# How to Clean and Revive Original Paint??



## Kscheel (Apr 25, 2012)

Hi all,

I posted a CWC Roadmaaster in the ballon tire section that is all original but, showing its age. The original paint is all there but, dirty, scuffed, faded, and there is only very minimal light surface rust in a couple of spots. I mostly restore military items and I've had great luck cleaning items with a combination of oil and 0000 steel wool. This method removes rust and crud and does not damage the paint in my experience.

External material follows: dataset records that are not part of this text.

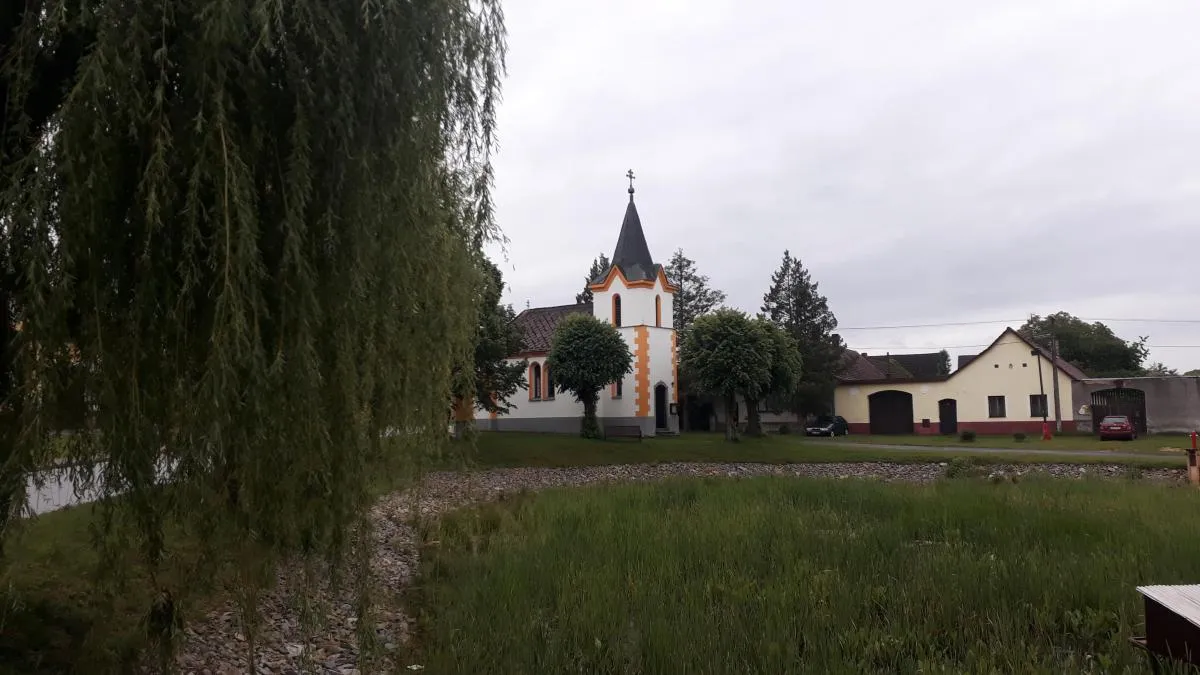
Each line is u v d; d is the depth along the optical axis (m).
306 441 4.78
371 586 6.12
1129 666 6.00
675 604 7.94
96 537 4.67
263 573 5.17
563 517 14.28
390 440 6.01
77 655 5.92
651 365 44.88
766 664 6.33
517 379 37.03
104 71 4.11
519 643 7.10
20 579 6.91
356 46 4.97
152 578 4.99
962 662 6.37
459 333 6.68
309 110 4.79
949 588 8.09
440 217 6.26
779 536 11.41
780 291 64.62
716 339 40.16
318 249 4.93
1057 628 7.29
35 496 4.30
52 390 4.14
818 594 8.27
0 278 4.33
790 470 31.31
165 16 4.30
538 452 34.91
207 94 4.39
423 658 7.20
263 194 4.75
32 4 4.52
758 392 41.09
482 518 15.13
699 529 12.24
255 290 4.34
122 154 4.34
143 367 4.39
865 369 67.00
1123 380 47.66
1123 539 10.72
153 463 4.43
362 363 5.32
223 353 4.14
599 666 6.60
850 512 14.35
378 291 5.38
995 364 51.19
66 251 4.04
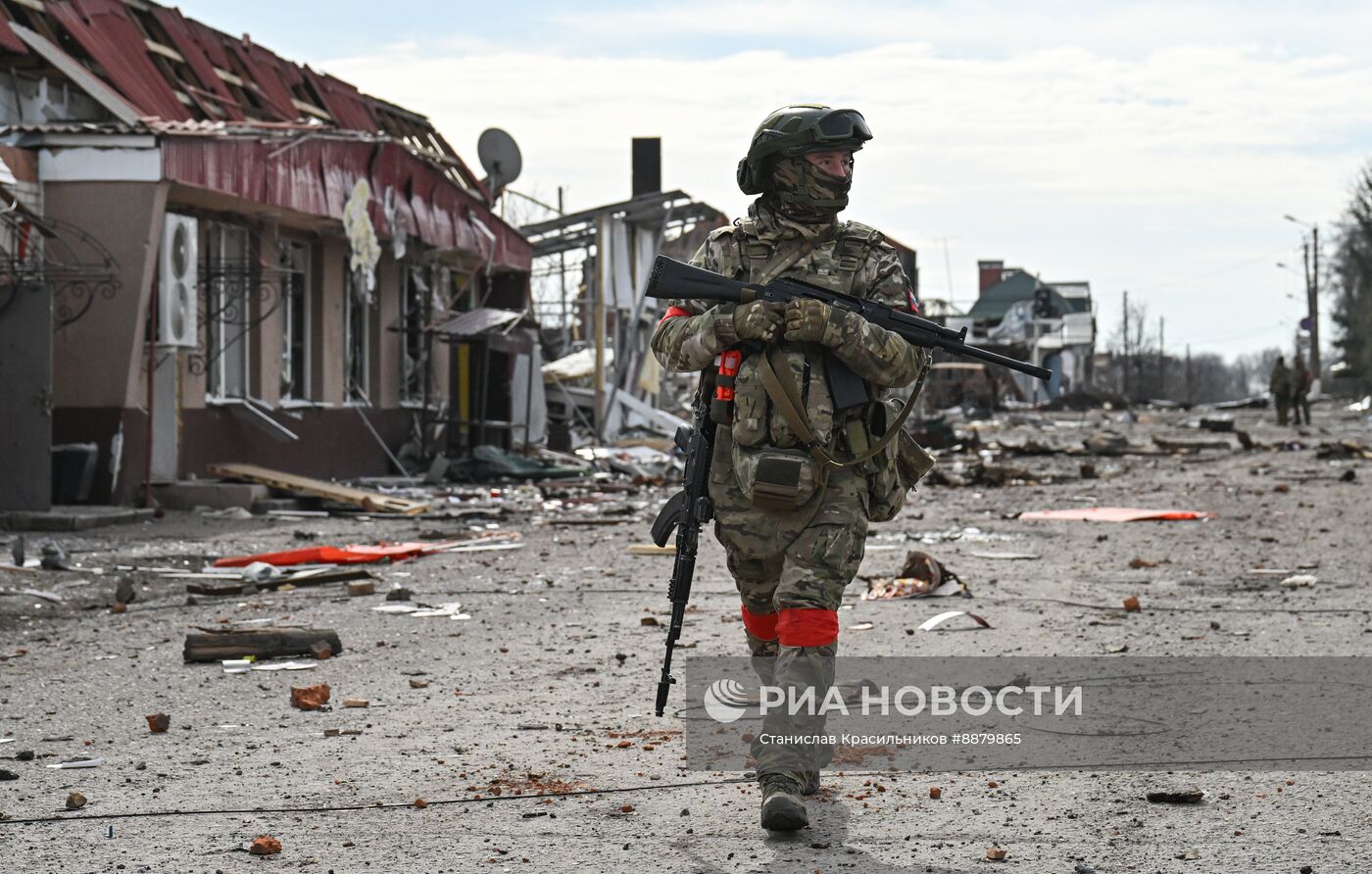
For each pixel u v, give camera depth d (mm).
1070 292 126000
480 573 10852
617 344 34531
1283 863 3793
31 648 7723
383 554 11781
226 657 7176
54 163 15711
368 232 20359
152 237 15727
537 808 4434
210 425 18016
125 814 4422
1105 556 11547
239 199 17281
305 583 10180
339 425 21734
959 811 4340
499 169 29375
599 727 5566
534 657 7168
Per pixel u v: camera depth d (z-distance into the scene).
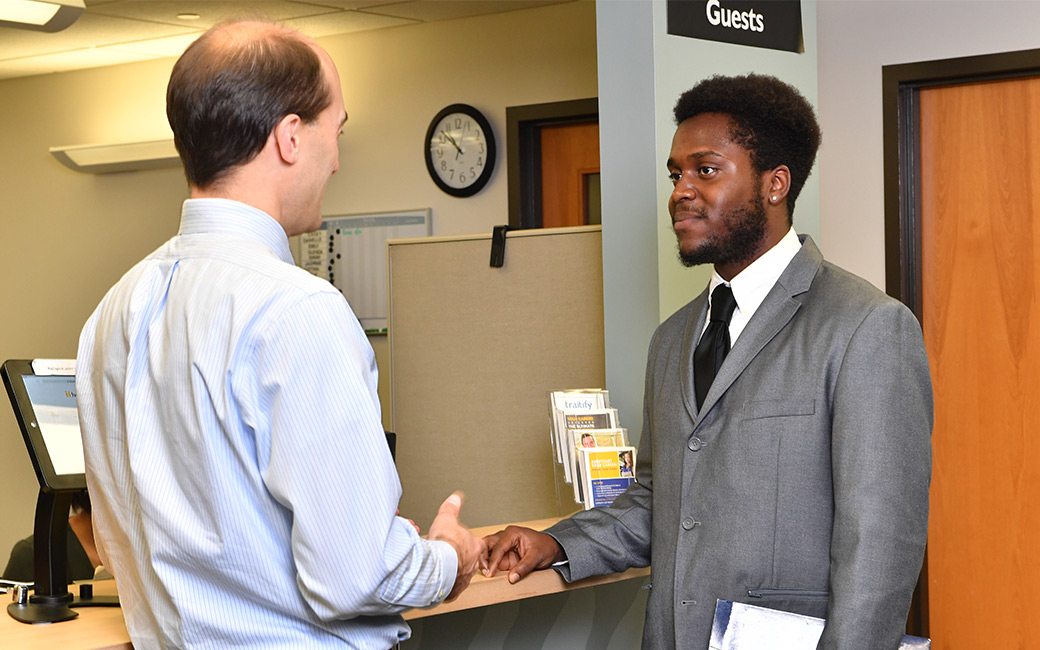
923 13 3.73
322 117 1.29
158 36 5.03
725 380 1.65
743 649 1.53
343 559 1.12
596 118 4.71
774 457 1.57
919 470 1.49
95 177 5.73
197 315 1.18
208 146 1.23
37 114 5.87
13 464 5.92
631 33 2.56
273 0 4.49
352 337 1.17
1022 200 3.68
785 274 1.68
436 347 3.01
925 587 3.79
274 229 1.26
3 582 1.65
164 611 1.24
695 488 1.66
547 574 1.81
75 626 1.46
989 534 3.72
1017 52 3.60
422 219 4.98
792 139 1.71
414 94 5.00
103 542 1.35
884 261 3.82
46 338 5.90
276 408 1.13
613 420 2.16
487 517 2.94
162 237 5.57
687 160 1.71
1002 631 3.70
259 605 1.20
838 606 1.43
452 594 1.40
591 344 2.78
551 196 4.84
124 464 1.26
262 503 1.17
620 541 1.84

Does that method sound like a terrible idea for vintage bike paint? For those of you that have preserved bikes with original paint, what did you do?


----------



## jpromo (Apr 25, 2012)

0000 steel wool and oil of some sort is good for getting rust out of the paint and doesn't harm the original finish when used carefully. I like to use a like polishing compound (No. 7 white polishing) rubbed by hand with cheesecloth. Then buff dry with paper towel. The paint may have thinned over the years so it's a delicate balance to get it looking good but not going too far. Though, these old bikes can surprise with the quality of the stuff that was used on them, it spruces up well. Good luck!


----------



## jpromo (Apr 25, 2012)

Oh, and where in SE Michigan are you? We may be neighbors. I'm between Plymouth and Ann Arbor.


----------



## Kscheel (Apr 25, 2012)

Thanks for tips. I'm in Utica which is about 20 miles north of Detroit so I'm about an hour from you.


----------



## Buster1 (Apr 27, 2012)

I prefer a medium polishing compound for cars and auto paint.  It's got the right amount of grit but not too much.  For more aggressive paint polishing I use WD-40 and 0000 steel wool, but be careful, it removes paint fast!


----------



## Kscheel (Apr 29, 2012)

Well I just filled up my Amazon wishlist with polishing supplies. I like Mothers products so I'm going with their polish and I think I'm also going to go with a selection of their foam polisher attachments. They claim it will do the job. Should I believe the hype or stick to old fashioned arm powered polishing?


----------



## Buster1 (Apr 29, 2012)

Old fashioned arm powered polishing will make you go blind.  Careful.


----------



## Mole (Jul 30, 2012)

*From an auto detailing background...*

Meguiar's #6 cleaner wax works well for paint and fine cut cleaner works very well ofor light oxidation on chrome and for removing stuff like bugs and works _extremely_ well for polishing plastic lenses. Then follow with the cleaner wax.


----------